## Problem to solve
Extract, from the listing that follows, each line containing the word "Planerat".

## Source data
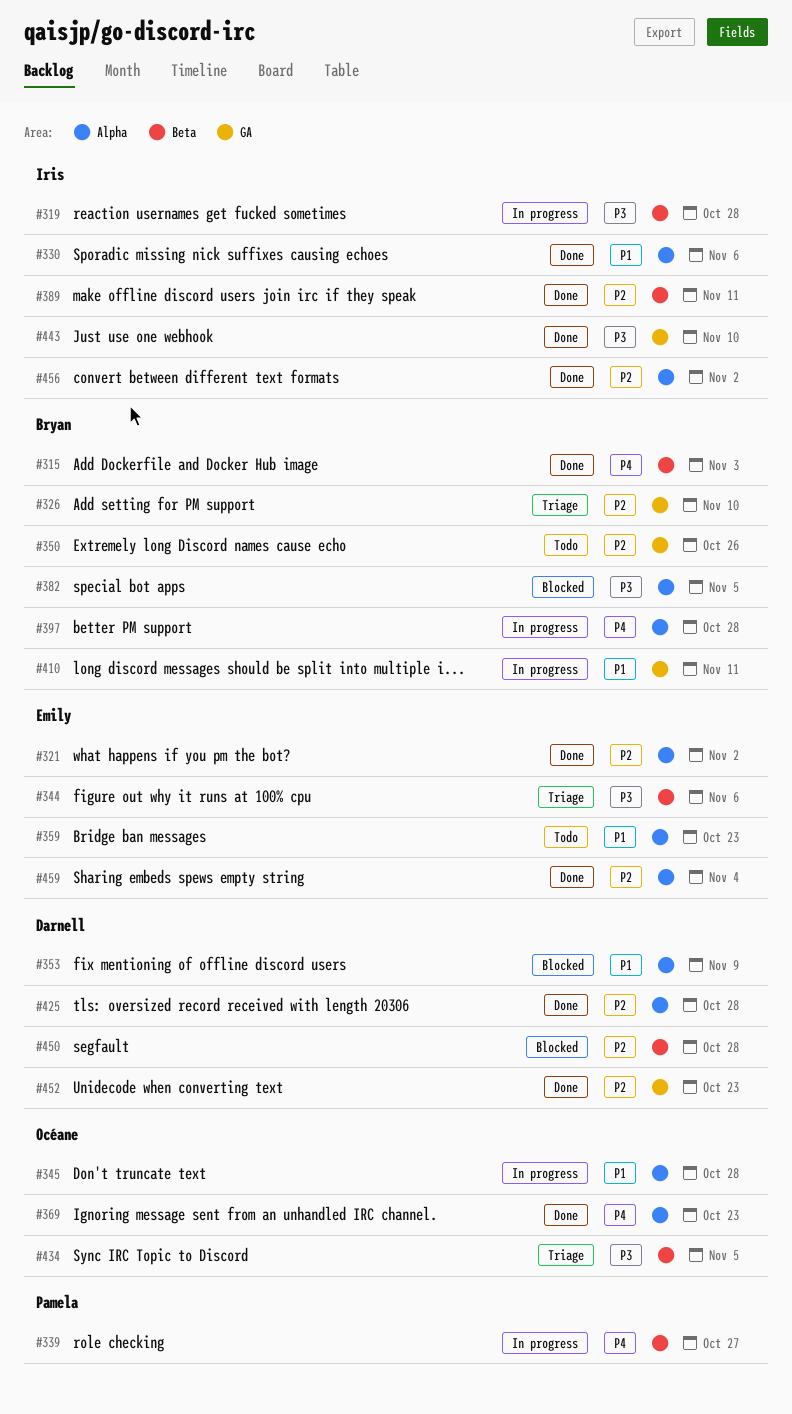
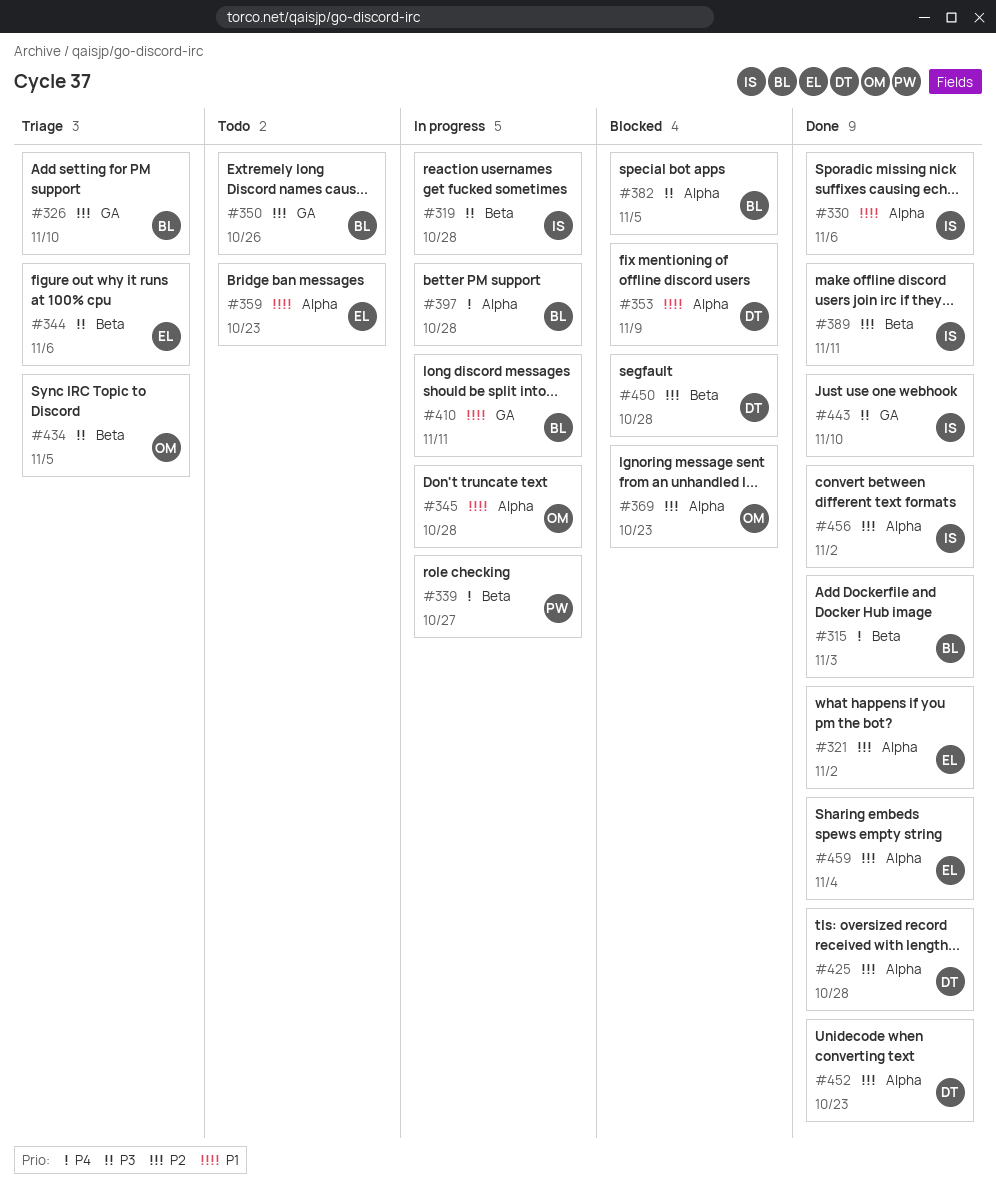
#369, status: Done -> Blocked
#369, priority: P4 -> P2
#452, label: GA -> Alpha

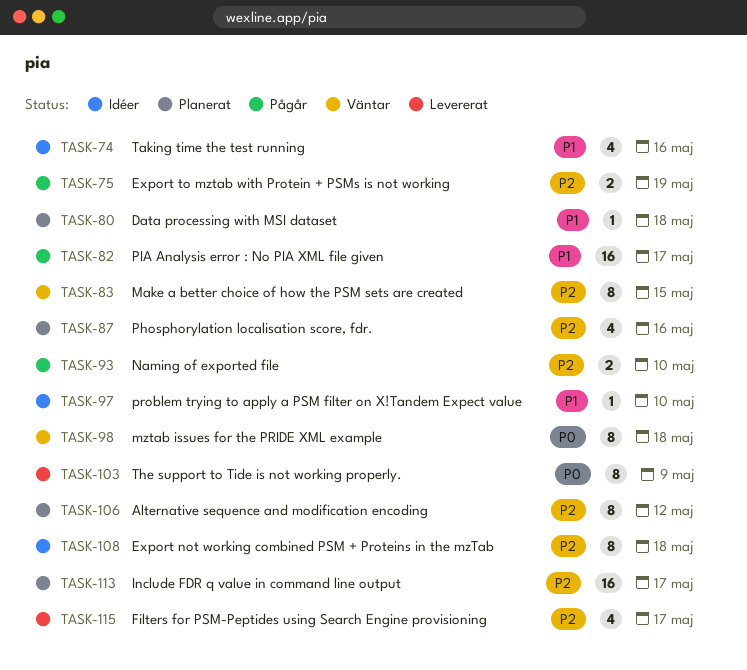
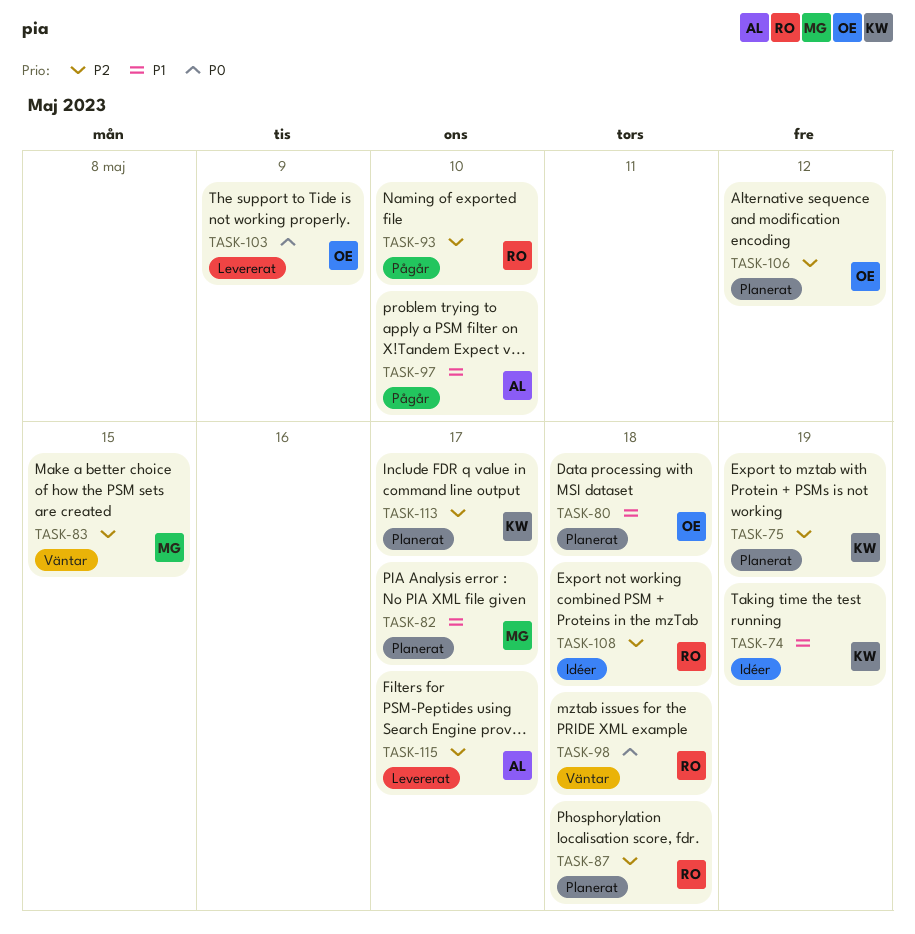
TASK-74, due: May 16 -> May 19
TASK-75, status: Pågår -> Planerat
TASK-82, status: Pågår -> Planerat
TASK-87, due: May 16 -> May 18
TASK-97, status: Idéer -> Pågår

## Solved problem
TASK-75, status: Pågår -> Planerat
TASK-82, status: Pågår -> Planerat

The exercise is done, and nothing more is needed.